Let the sled have weight $W$. We apply Newton's first law by resolving forces parallel ($\hat{x}$) and perpendicular ($\hat{y}$) to the incline.

The sum of forces perpendicular to the incline is zero:

$$ \sum F_y = N - W\cos\theta = 0 \implies N = W\cos\theta $$

Since the sled is on the verge of moving up the incline, the maximum static friction force $f_s = \mu_s N$ acts down the incline.
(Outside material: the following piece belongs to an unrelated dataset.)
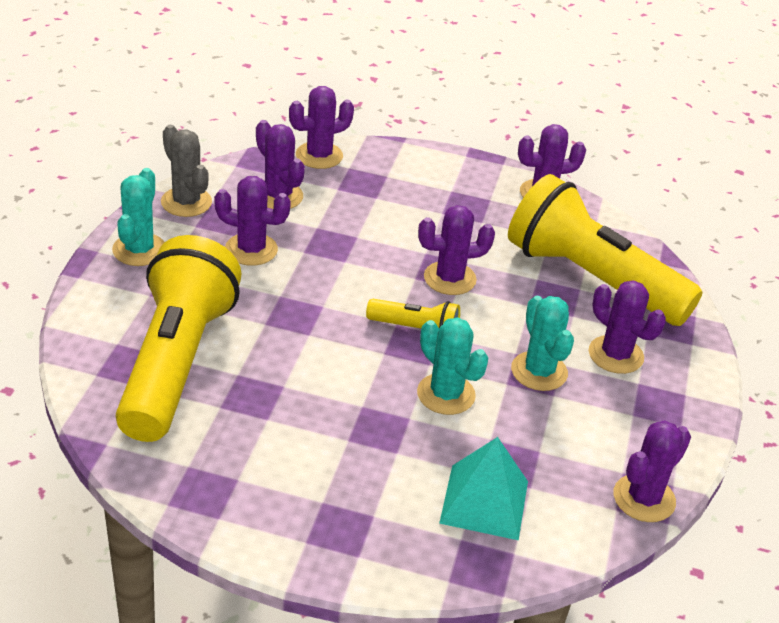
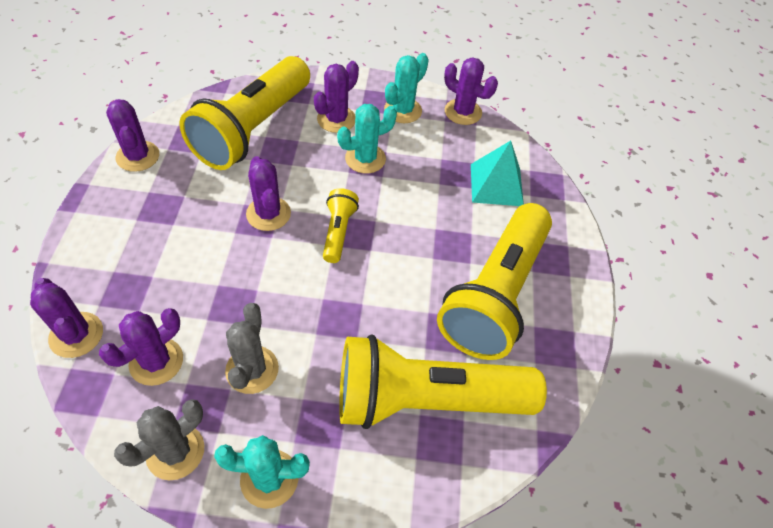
camera: 100 degrees left, 15 degrees up
(251, 249) = (252, 370): purple cactus -> grey cactus
(293, 452) = (495, 295): none -> yellow flashlight
(446, 394) = (405, 209): turquoise cactus -> turquoise cactus (403, 110)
The sum of forces parallel to the incline is also zero:

$$ \sum F_x = F - W\sin\theta - f_s = 0 $$

Substituting $f_s = \mu_s N = \mu_s W\cos\theta$ and solving for $F$ gives a linear relationship:

$$ F(\mu_s) = W\sin\theta + \mu_s (W\cos\theta) $$

This equation is of the form $y = b + mx$, where $F$ is $y$ and $\mu_s$ is $x$. The y-intercept ($F$ at $\mu_s = 0$) is given as $F_1$.

$$ F_1 = W\sin\theta $$

The slope is $m = W\cos\theta$. We can find the slope from the two data points $(0, F_1)$ and $(\mu_{s2}, F_2)$:

$$ m = \frac{\Delta F}{\Delta \mu_s} = \frac{F_2 - F_1}{\mu_{s2} - 0} = W\cos\theta $$

To find $\theta$, divide the expression for $F_1$ by the expression for the slope:

$$ \frac{W\sin\theta}{W\cos\theta} = \tan\theta = \frac{F_1}{(F_2 - F_1) / \mu_{s2}} $$ $$ \tan\theta = \frac{F_1 \mu_{s2}}{F_2 - F_1} $$